When my marriage broke down, she was one of the friends who supported and helped me, day in, day out, never too busy to listen, to support and commiserate. This miserable business dragged on for almost a year before the separation, and was not the only dreadful thing to happen that year. She has an inexhaustible fount of compassion and concern for others. If anyone was in trouble she’d listen and help. She was an expert reference librarian, and a mentor to many colleagues.


When her children were older she began to travel. Her first trip was to France, to celebrate the bicentenary of the French Revolution. Having resorted to crafty activities as past of my recovery from the disasters of matrimony, I hand-painted a t-shirt for her, with essentially Australian idiomatic slogans translated into fractured French, such as ‘Being here is better than being poked in the eye with a burnt stick’ (I cannot remember how we translated that one into French) and ‘Ne venez pas le prawn cru avec moi’. She wore it in France, and got a lot of looks, questions and propositions, she said.

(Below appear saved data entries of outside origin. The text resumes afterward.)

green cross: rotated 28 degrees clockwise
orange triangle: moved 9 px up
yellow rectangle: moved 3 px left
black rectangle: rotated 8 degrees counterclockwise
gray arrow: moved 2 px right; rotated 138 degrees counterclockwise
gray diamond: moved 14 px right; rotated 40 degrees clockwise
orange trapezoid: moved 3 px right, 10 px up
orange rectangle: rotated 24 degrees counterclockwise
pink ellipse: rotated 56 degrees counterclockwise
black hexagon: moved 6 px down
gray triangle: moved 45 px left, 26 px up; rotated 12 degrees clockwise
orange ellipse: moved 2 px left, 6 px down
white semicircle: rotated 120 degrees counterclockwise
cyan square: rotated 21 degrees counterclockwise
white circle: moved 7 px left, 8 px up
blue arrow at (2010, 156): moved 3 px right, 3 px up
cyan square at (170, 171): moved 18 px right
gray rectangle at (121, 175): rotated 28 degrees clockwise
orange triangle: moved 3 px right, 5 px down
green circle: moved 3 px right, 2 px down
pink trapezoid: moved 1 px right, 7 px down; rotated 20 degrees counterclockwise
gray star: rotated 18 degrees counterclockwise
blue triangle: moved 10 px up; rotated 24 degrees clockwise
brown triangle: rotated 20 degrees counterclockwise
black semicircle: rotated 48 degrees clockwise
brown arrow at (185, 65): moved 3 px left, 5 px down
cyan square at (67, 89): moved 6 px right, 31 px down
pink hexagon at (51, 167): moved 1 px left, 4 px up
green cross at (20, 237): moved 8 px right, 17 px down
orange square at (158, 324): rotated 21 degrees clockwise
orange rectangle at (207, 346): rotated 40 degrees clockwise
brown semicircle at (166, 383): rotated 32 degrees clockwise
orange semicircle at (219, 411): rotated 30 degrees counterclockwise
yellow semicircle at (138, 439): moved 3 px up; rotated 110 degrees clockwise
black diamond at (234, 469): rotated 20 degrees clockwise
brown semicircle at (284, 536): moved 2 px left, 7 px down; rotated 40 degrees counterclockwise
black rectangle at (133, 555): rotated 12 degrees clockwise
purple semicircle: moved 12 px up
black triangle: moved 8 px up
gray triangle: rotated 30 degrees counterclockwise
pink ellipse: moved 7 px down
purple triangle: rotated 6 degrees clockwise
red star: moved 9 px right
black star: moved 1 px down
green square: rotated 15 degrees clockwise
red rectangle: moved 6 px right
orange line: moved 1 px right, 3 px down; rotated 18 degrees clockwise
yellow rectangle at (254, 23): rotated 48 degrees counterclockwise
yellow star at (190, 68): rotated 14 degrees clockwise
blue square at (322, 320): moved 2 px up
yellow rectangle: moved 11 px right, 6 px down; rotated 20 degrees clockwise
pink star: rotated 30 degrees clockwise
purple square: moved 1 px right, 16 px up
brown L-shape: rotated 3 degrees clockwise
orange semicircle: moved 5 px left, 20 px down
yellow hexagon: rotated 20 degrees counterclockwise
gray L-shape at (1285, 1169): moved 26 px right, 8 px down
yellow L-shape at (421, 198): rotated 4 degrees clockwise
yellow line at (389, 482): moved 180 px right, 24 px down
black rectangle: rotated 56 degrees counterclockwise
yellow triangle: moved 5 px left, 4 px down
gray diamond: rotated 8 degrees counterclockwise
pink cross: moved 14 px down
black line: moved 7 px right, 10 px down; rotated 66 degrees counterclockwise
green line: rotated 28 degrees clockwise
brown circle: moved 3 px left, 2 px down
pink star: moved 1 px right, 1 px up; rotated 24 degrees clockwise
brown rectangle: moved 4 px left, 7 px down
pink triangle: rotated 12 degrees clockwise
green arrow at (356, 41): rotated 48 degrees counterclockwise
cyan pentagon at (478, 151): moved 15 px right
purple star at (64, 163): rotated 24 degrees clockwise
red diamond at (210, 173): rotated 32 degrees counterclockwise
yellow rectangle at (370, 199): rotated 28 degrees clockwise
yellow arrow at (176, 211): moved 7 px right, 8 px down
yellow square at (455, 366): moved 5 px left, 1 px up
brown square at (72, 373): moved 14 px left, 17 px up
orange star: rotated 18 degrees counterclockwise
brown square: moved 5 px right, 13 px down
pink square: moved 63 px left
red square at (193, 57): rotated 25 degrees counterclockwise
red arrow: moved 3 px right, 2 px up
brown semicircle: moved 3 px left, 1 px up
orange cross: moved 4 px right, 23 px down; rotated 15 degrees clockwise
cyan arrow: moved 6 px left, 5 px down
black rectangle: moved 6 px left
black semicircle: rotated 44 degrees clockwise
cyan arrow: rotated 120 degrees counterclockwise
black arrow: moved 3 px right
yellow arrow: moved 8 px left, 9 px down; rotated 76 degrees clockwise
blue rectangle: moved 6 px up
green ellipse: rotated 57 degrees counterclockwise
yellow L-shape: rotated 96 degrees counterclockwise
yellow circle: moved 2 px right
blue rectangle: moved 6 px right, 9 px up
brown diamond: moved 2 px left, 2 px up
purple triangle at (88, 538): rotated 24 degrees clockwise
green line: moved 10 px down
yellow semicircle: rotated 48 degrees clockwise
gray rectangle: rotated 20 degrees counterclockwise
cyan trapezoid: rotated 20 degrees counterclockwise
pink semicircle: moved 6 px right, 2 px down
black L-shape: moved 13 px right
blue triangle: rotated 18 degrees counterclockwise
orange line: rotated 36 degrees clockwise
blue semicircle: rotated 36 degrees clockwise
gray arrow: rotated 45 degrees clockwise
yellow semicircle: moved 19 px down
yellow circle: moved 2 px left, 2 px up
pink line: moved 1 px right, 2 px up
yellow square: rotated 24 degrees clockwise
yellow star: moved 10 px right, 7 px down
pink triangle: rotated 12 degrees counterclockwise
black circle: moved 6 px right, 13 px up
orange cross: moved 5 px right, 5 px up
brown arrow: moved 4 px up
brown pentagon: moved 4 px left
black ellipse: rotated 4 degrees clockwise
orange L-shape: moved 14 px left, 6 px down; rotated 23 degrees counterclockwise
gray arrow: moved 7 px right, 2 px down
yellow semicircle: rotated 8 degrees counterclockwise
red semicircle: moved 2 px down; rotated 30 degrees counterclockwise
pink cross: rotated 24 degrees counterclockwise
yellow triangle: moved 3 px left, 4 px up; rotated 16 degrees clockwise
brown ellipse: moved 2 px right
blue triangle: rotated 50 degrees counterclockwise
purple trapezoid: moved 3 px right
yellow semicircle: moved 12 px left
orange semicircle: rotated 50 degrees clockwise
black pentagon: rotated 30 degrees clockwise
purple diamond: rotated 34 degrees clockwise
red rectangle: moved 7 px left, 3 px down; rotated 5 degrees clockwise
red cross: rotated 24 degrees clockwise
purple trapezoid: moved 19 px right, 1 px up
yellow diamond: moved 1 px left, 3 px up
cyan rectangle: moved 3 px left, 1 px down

She’s as game as Ned Kelly. Her travels now concentrate on those parts of the Middle East where writing developed, as the development of literacy is one of her major passions. Several years ago we found we had coincidentally booked for the same trip to Italy, and we had a great time together.


We did all the form-filling-in, with Dr P helpfully admonishing her not to do X, Y or Z, and then went off for several hours to have coffee and lunch. She rang a couple of days later to let me know the result. The new passport had been issued, she was able to get a new visa for Egypt with no trouble, AND despite the insistence that a new photo was essential, the passport used the OLD photo, endorsed by someone else, while the passport application has me as the guarantor of the application! There was obviously some confusion and a few mixed messages within the passport office. Let us hope that all is well that ends well.


Don’t ever lose your passport. Replacing it will certainly accelerate the aging process.

7 comments:

molly said...

But it might also give you an excuse to look up an old friend!

VioletSky said...

Some people have an amazing capacity for living life to the fullest. You are fortunate to have one of those people as a lifelong friend.

And how fortunate to have gotten her new passport within days. Here it takes weeks.

boniourkee said...
This comment has been removed by a blog administrator.
ChrisB said...

Hi! Have just discovered your blog via Isabelle (In this Life) and have been reading your past blogs with much enjoyment! Looking forward to many more to come. Chris B UK

Pam said...

What an interesting post! Drama, tragedy, warmth...

Meggie said...

I love reading your full posts! How lucky for your friend, to get her passport in good order and time. We (NZ)have to renew ours every 5 years now- more money!
It is so true, that old friends are best friends.

persiflage said...

Hello Chris B. thanks for your visit and comment. It is lovely to have another visitor. You are not a blogger at this stage?